Review Request #4096 — Created July 19, 2016 and submitted

kwlzn, stuhood

Currently when performing file system tasks in v2 Engine (like glob matching), we keep duplicate paths.
This can cause errors sometimes. For example, if 2 glob patterns defined in "sources" field of a target both match a common scala file, this file will be given twice during compilation, thus triggering errors like "X is already defined as class X".
In fact, we do not have any use cases where keeping duplicate is a requirement, however we do have use cases like the above where removing duplicates can save us a lot of trouble. In addition, v1 engine does not have duplicate paths, which will make transition from v1 to v2 engine smoother.

In this review:
1. Enhanced logic in merge_paths ( to remove duplicates while preserving the order of paths.
2. Added a test case.

ci green:

  1. lgtm! one quick thought on simplifying the de-duping implementation.

  2. src/python/pants/engine/ (Diff revision 1)

    any reason to not just use t.c.collections.OrderedSet here instead of the for loop?

    >>> from twitter.common.collections import OrderedSet
    >>> l = ['p', 'a', 'n', 't', 's', 'b', 'u', 'i', 'l', 'd', 'p', 'a', 'n', 't', 's']
    >>> tuple(OrderedSet(l))
    ('p', 'a', 'n', 't', 's', 'b', 'u', 'i', 'l', 'd')
    1. You mean like:
      Paths(tuple(OrderedSet(p for paths in paths_list for p in paths.dependencies)))?

      I don't have a reason for not using OrderedSet, it simply didn't come to my mind when I made the change, but it does look neat.

      I remember vaguely that we want to move away from t.c stuff eventually, but I am happy to make the change now.


    2. yup, exactly. I think there is a general desire to move away from t.c as a dep, but that usually involves simply intaking the same code from t.c. directly into pants' own codebase in most of the cases I've seen.

      in this case, OrderedSet is pretty heavily used so I think you're good to go:

      [illuminati pants (master)]$ ag "from twitter.common.collections.* import .*OrderedSet.*" | wc -l
    3. Generally I would recommend OrderedSet.
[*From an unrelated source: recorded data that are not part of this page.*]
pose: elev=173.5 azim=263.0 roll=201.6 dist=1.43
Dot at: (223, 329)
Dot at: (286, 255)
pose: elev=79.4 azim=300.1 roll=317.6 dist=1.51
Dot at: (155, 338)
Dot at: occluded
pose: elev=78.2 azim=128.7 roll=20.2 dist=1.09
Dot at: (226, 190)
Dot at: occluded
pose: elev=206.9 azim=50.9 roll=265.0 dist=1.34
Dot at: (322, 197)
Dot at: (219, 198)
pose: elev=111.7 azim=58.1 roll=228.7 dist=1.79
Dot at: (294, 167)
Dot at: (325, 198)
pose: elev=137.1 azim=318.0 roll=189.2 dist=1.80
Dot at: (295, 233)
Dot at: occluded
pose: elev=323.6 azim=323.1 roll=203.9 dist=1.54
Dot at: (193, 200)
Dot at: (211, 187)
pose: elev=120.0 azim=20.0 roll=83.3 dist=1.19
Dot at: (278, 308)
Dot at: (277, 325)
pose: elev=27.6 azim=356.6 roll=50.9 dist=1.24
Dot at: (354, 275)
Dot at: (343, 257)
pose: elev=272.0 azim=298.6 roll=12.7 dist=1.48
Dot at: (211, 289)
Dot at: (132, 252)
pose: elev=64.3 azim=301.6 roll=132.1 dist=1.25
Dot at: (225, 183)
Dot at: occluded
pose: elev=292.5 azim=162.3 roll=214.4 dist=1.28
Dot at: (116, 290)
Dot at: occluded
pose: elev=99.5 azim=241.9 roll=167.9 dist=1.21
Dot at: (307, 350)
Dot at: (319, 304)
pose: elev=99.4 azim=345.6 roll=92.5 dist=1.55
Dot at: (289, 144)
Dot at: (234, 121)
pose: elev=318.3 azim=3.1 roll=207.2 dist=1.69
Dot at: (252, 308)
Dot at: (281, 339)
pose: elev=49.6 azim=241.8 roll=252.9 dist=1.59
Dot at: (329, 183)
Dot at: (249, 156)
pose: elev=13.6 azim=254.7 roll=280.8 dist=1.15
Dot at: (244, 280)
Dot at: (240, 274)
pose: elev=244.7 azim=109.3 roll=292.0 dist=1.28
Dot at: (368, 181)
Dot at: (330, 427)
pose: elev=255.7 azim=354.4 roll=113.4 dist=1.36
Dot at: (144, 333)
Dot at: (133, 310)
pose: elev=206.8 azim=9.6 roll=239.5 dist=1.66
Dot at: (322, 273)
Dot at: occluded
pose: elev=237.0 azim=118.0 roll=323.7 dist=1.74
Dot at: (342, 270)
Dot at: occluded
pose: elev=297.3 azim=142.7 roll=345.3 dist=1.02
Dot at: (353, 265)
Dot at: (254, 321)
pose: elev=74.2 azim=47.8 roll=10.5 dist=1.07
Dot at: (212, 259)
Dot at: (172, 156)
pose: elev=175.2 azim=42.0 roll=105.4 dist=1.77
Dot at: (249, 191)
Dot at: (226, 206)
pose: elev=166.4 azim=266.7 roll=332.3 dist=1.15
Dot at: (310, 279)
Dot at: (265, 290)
But I could go either way in this case (which is likely to be very hot). A manual dedupe implementation could avoids some extra shuffling, without any loss of clarity (since the method is already isolated).

    4. what extra shuffling are you referring to? my guess would be that the impl as-is is likely slower (due to list append operations) than OrderedSet would be, esp as the input size grows.

      should be pretty easy to benchmark.

    5. Orderset keeps a dict of tuples in addition to a custom doubly linked list. I expect that python's list (which is both #1 native, #2 array backed) is faster than the doubly linked list, and the extra tuples are not needed for an append-only case.

      Probably worth a quick benchmark, but I don't feel strongly either way.

    6. I did some standalone profiling, raw implementation of dedup is 10X faster than OrderedSet. But I will use OrderedSet anyway since it's suggested by most reviewers.

    7. if it's 10x faster, then I'd say by all means use that instead.

  1. Ship It!
  1. lgtm!
    +1 on using OrderedSet (more for clearer intent)

  1. thanks Yujie! this is in master @ 454dc92602b789dd7819388bb9c844f11b28408c

    please mark this RB as submitted when you get a chance.

Review request changed

Status: Closed (submitted)

Change Summary:

thanks, Kris, Stu and Ity for reviewing!